As statistics cited by a 163.com report show, from 1938 to 1946, more than 20 counties in Henan were flooded by the Yellow River and tens of thousands of people fled to other provinces. Since the reform and opening-up began in 1979, there have been huge amounts of economic migration from Henan.
"Henan attracts attention, on the one hand because it is not so underdeveloped or obscure, on the other, it is too populous not to attract attention from the outside," Zhang Xinbin, a historian at the Henan Academy of Social Sciences, told the Global Times, adding that it is also related to the province's backward industrial development.
"Poverty drove so many people out of the province. Particularly in modern times, Henan suffered from severe disasters and swallowed the bitterest misery," said Zhang.
From 2000 to 2010, the percentage of registered Henan residents living in other provinces rose from 5.4 percent to 7.5 percent, second only to Anhui Province. But unlike Anhui, whose migrant workers mainly flooded to Beijing and the Pearl River Delta, Henan people have migrated to every corner of the country.
In 2001, some people from Henan, including writers and celebrities, tried to fight against the demonization of Henan people, publishing books and making statements. In 2002, the book Who Have Henan People Provoked was published to speak for the 90 million people that call Henan home.
"People first of all defame and discriminate the migrant workers, merchants and farmers, and then smear the other 100 million Henan people," the book read.
As reported by The Democracy and Law Times, starting in 2000, rebuilding the image of Henan has been a top priority for the provincial government. In 2002, when Premier Li Keqiang was Party chief of Henan, an official said Li required them to make improvements and let the outside know the changes in Henan.
Li's successors have also made great efforts to improve Henan's reputation and a series of "image projects" have been launched to reverse the tide, including a video broadcast on New York's Times Square last year.
But it is hard to say how effective these efforts have been in restoring the province's image as discrimination against Henan people is still common.
Many media outlets have tried to solve the problem. Toutiao.com, an online news outlet, even made a video to explain why people are biased against Henan people in an attempt to eliminate such regional discrimination. Whatever the result of his case, Jing is happy to notice that his case is arousing attention and many people have shown him support, which he hopes could lead to more efforts in this regard.

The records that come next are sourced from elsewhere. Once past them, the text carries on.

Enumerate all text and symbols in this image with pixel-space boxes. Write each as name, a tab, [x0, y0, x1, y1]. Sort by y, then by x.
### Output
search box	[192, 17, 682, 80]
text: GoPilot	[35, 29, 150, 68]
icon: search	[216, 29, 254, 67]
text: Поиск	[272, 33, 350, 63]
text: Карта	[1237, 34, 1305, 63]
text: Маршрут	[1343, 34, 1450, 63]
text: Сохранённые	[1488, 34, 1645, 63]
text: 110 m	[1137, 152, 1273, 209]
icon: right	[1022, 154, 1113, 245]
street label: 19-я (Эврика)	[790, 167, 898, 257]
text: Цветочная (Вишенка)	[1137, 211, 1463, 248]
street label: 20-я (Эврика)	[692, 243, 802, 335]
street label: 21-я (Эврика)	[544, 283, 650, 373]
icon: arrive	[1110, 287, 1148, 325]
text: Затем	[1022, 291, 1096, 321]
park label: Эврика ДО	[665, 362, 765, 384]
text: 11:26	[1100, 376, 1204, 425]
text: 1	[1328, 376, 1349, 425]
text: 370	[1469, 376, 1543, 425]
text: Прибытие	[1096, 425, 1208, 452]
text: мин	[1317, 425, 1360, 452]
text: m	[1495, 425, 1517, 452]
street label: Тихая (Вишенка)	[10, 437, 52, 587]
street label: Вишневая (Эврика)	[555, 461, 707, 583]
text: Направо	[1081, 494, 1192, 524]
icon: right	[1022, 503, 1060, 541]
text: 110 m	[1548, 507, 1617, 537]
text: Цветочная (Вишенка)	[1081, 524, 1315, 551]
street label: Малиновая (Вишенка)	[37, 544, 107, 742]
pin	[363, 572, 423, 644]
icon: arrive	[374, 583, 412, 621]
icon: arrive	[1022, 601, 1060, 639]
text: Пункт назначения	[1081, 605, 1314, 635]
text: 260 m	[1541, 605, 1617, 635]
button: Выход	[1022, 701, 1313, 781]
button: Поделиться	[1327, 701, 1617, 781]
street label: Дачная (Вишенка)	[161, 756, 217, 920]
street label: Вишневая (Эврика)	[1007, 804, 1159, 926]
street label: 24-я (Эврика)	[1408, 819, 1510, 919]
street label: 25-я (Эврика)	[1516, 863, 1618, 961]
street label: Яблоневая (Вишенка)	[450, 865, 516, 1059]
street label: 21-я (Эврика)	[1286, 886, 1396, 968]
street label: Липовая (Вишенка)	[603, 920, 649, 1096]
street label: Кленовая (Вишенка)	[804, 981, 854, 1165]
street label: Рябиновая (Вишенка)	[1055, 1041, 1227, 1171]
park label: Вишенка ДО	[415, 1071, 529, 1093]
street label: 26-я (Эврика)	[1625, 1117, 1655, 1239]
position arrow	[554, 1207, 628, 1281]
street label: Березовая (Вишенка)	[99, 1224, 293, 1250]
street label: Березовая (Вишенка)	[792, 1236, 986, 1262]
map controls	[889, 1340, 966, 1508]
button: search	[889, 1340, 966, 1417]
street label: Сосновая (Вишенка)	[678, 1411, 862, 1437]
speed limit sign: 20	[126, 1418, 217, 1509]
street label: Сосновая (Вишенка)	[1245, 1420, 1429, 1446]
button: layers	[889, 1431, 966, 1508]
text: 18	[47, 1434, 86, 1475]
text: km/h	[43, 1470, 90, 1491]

"A businessman from Henan living in Guangzhou contacted me the other day, showing the initiative to found a fund and take this chance to unite Henan businessmen all over the country, who can help each other to seek legal help when similar abuse occurs again," Jing revealed to the Global Times.
Though noticing that legal means are one way to fight against regional discrimination, Zhang is not very optimistic about their eventual effect on eliminating bias. After all, the bias has existed for a long time and is too entrenched to disappear in the short term.
"It is common for people in society to look at others through blinkers. I believe that such prejudice will fade with time. The core and best way remains to develop itself [Henan] well," noted Zhang.